▶ **What you should do**
Set down each line of the records once more, precisely, and omit the pictures.

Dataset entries
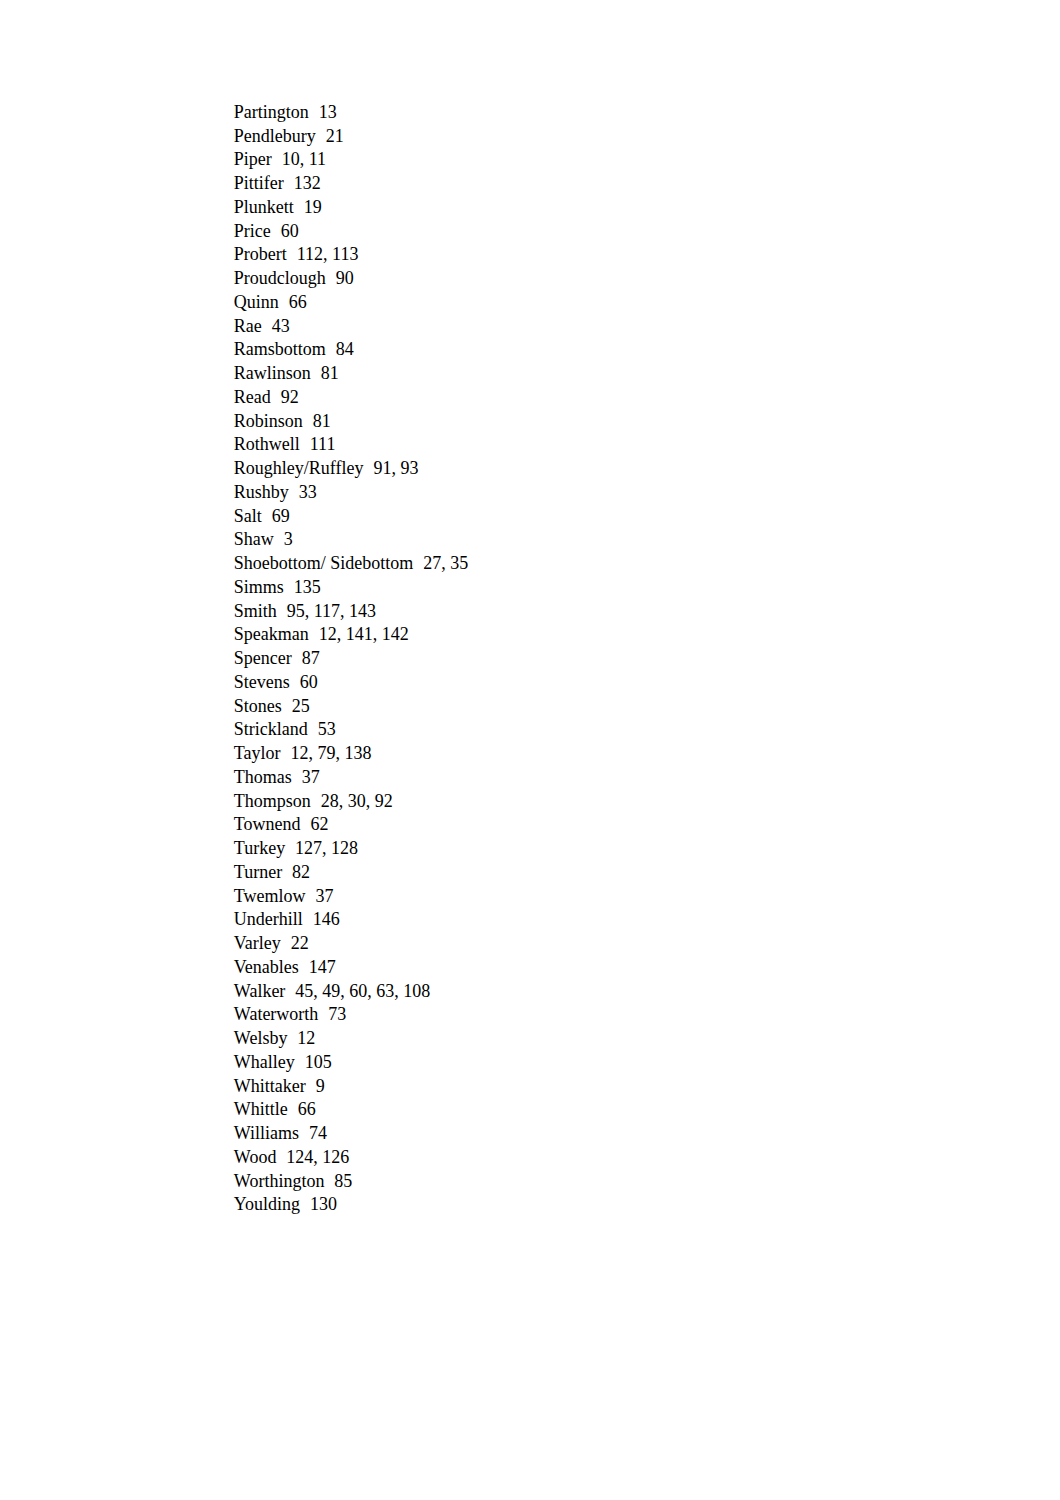Partington13
Pendlebury21
Piper10, 11
Pittifer132
Plunkett19
Price60
Probert112, 113
Proudclough90
Quinn66
Rae43
Ramsbottom84
Rawlinson81
Read92
Robinson81
Rothwell111
Roughley/Ruffley91, 93
Rushby33
Salt69
Shaw3
Shoebottom/ Sidebottom27, 35
Simms135
Smith95, 117, 143
Speakman12, 141, 142
Spencer87
Stevens60
Stones25
Strickland53
Taylor12, 79, 138
Thomas37
Thompson28, 30, 92
Townend62
Turkey127, 128
Turner82
Twemlow37
Underhill146
Varley22
Venables147
Walker45, 49, 60, 63, 108
Waterworth73
Welsby12
Whalley105
Whittaker9
Whittle66
Williams74
Wood124, 126
Worthington85
Youlding130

▶ **Your response**
Partington13
Pendlebury21
Piper10, 11
Pittifer132
Plunkett19
Price60
Probert112, 113
Proudclough90
Quinn66
Rae43
Ramsbottom84
Rawlinson81
Read92
Robinson81
Rothwell111
Roughley/Ruffley91, 93
Rushby33
Salt69
Shaw3
Shoebottom/ Sidebottom27, 35
Simms135
Smith95, 117, 143
Speakman12, 141, 142
Spencer87
Stevens60
Stones25
Strickland53
Taylor12, 79, 138
Thomas37
Thompson28, 30, 92
Townend62
Turkey127, 128
Turner82
Twemlow37
Underhill146
Varley22
Venables147
Walker45, 49, 60, 63, 108
Waterworth73
Welsby12
Whalley105
Whittaker9
Whittle66
Williams74
Wood124, 126
Worthington85
Youlding130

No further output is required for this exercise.